Imagine a class is a person at a party. The Response For a Class (RFC) is the number of distinct things this person can talk about if you ask them a question.
If you ask them one question, and to answer you, they have to call 5 different friends, look up 3 different books, and shout across the room to the DJ… they are too loud!
RFC counts the “blast radius” of your class. We calculate it by adding two things:
If your class has 5 methods, and those methods call $this->db->save(), Logger::info(), and strlen(), your RFC score is 8 (5 own methods + 3 called methods). If the score is too high (default > 50), the class has its hands in too many external operations.

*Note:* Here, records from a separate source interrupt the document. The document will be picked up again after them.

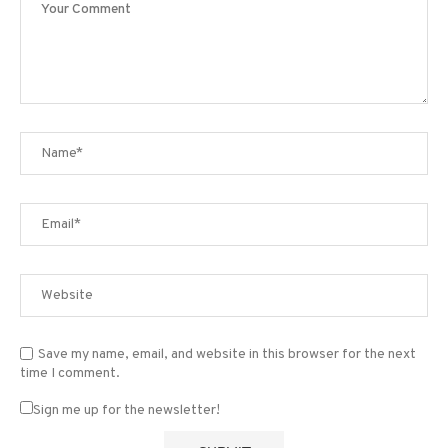
Save my name, email, and website in this browser for the next
time I comment.
Sign me up for the newsletter!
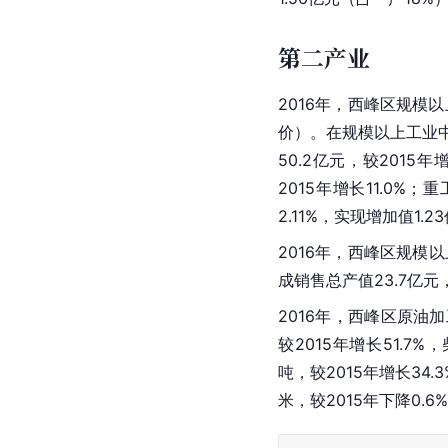
第二产业
2016年，西峰区规模
价）。在规模以上工业中，
50.2亿元，较2015年
2015年增长11.0%；
重
2.11%，实现增加值1.2
2016年，西峰区规模以
成销售总产值23.7亿元，
2016年，西峰区原油加工
较2015年增长51.7%，
吨，较2015年增长34.3
米，较2015年下降0.6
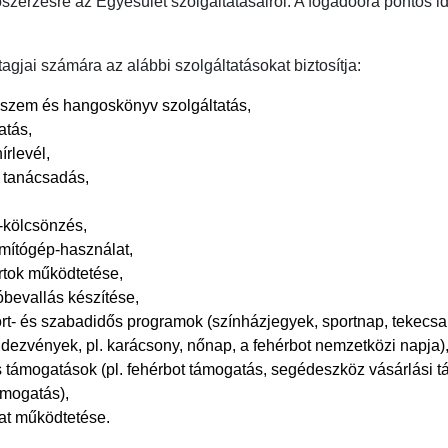
ószerzésre az Egyesület szolgáltatásairól. A fogadóóra pontos 
tagjai számára az alábbi szolgáltatásokat biztosítja:
szem és hangoskönyv szolgáltatás,
atás,
írlevél,
i tanácsadás,
kölcsönzés,
mítógép-használat,
rtok működtetése,
bevallás készítése,
port- és szabadidős programok (színházjegyek, sportnap, tekecsa
ndezvények, pl. karácsony, nőnap, a
fehérbot nemzetközi napja)
 támogatások (pl. fehérbot támogatás, segédeszköz vásárlási 
ámogatás),
at
működtetése.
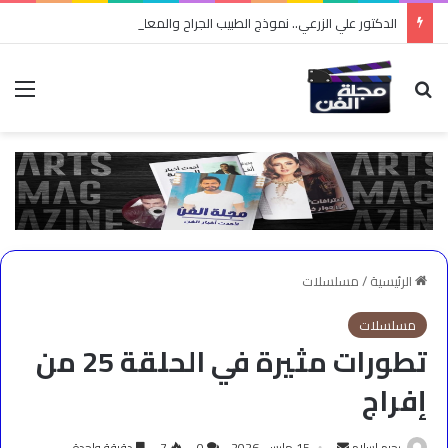
الدكتور علي الزرعي.. نموذج الطبيب الجراح والمعلم وصانع التوعية
بحث عن
الق
الرئيسية
/
مسلسلات
مسلسلات
تطورات مثيرة في الحلقة 25 من
إفراج
أرسل
رحيم اسلام
15 مارس، 2026
0
7
دقيقة واحدة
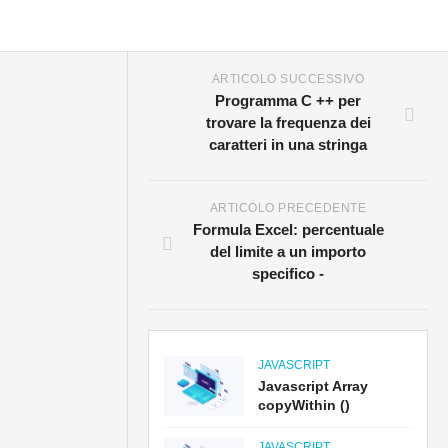
ARTICOLO SUCCESSIVO
Programma C ++ per
trovare la frequenza dei
caratteri in una stringa
ARTICOLO PRECEDENTE
Formula Excel: percentuale
del limite a un importo
specifico -
JAVASCRIPT
Javascript Array
copyWithin ()
JAVASCRIPT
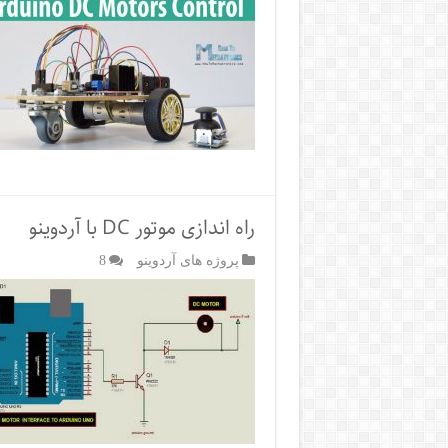
راه اندازی موتور DC با آردوینو
پروژه های آردوینو
8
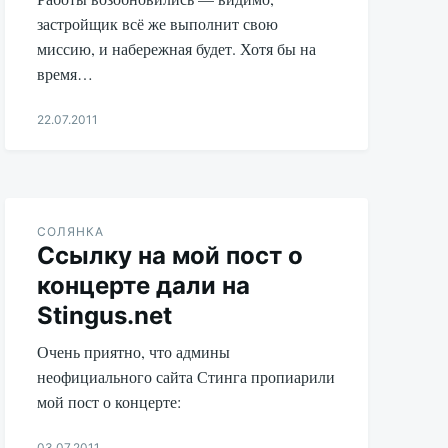
застройщик всё же выполнит свою
миссию, и набережная будет. Хотя бы на
время…
22.07.2011
Aleksandr
Udikov
СОЛЯНКА
Ссылку на мой пост о
концерте дали на
Stingus.net
Очень приятно, что админы
неофициального сайта Стинга пропиарили
мой пост о концерте:
03.07.2011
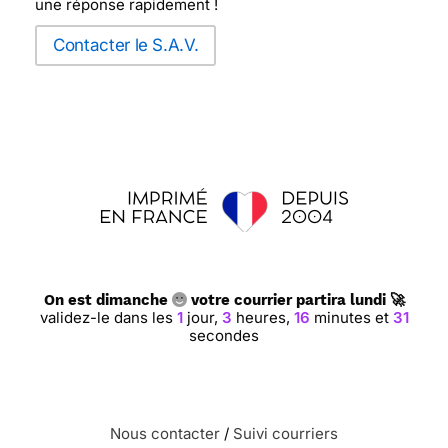
une réponse rapidement !
Contacter le S.A.V.
On est dimanche
votre courrier partira lundi 🚀
validez-le dans les
1
jour,
3
heures,
16
minutes et
31
secondes
Nous contacter
/
Suivi courriers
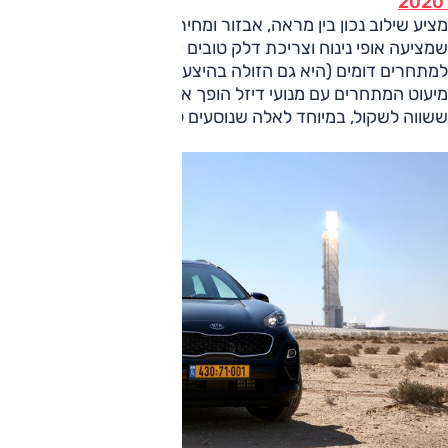
2020
מציע שילוב נכון בין מראה, אבזור ומחיר — במיוחד בגרסת הדיזל
שמציעה אופי נינוח וצריכת דלק טובים ומוצעת במחיר נמוך ביחס
למתחרים דומים (היא גם הזולה בהיצע הספורטאז‘). נכון להיום,
מיעוט המתחרים עם מנועי דיזל הופך את הספורטאז‘ לעסקה
ששווה לשקול, במיוחד לאלה שנוסעים למרחקים.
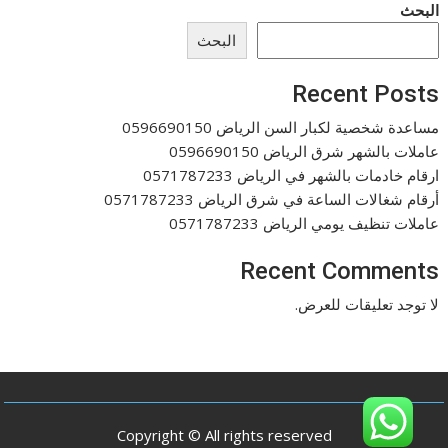
البحث
البحث
Recent Posts
مساعدة شخصية لكبار السن الرياض 0596690150
عاملات بالشهر شرق الرياض 0596690150
ارقام خادمات بالشهر في الرياض 0571787233
أرقام شغالات الساعة في شرق الرياض 0571787233
عاملات تنظيف يومي الرياض 0571787233
Recent Comments
لا توجد تعليقات للعرض.
Copyright © All rights reserved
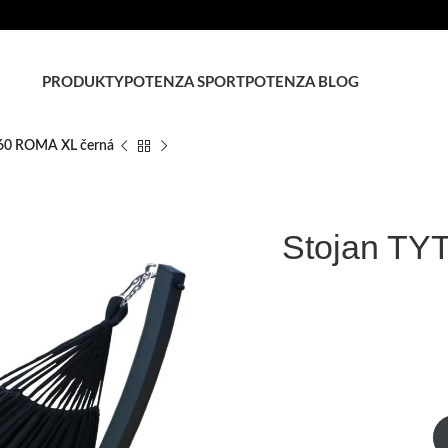
PRODUKTY
POTENZA SPORT
POTENZA BLOG
160 ROMA XL černá
Stojan TY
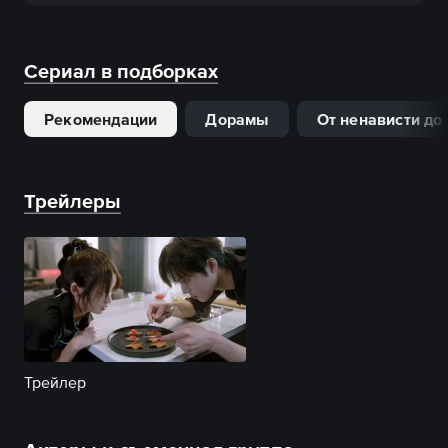
Сериал в подборках
Рекомендации
Дорамы
От ненависти до
Трейлеры
Трейлер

This class calls way too many different external methods.
class GodProcessor {
// RFC counts this method (+1)
public function process(): void {
// And counts all these unique external calls (+5)
Validator::check();
$repo = new Repository();
$repo->persist();
$repo->flush();
Logger::info('done');
EventBus::dispatch();
}
// Total RFC = 6. If this class had 10 methods doing this, it would fail!
}
Keep the number of external calls low by grouping related behavior.
class FocusedProcessor {
public function process(): void {
// RFC = 1 (own method) + 2 (external calls) = 3. Much better!
$this->repository->saveAll();
$this->notifier->notifySuccess();
}
}
rules:
E0019:
max_rfc: 50
If Phanalist flags your class for RFC, it means your class is trying to micromanage the whole system. Stop calling 20 different methods on 10 different objects, and delegate that work!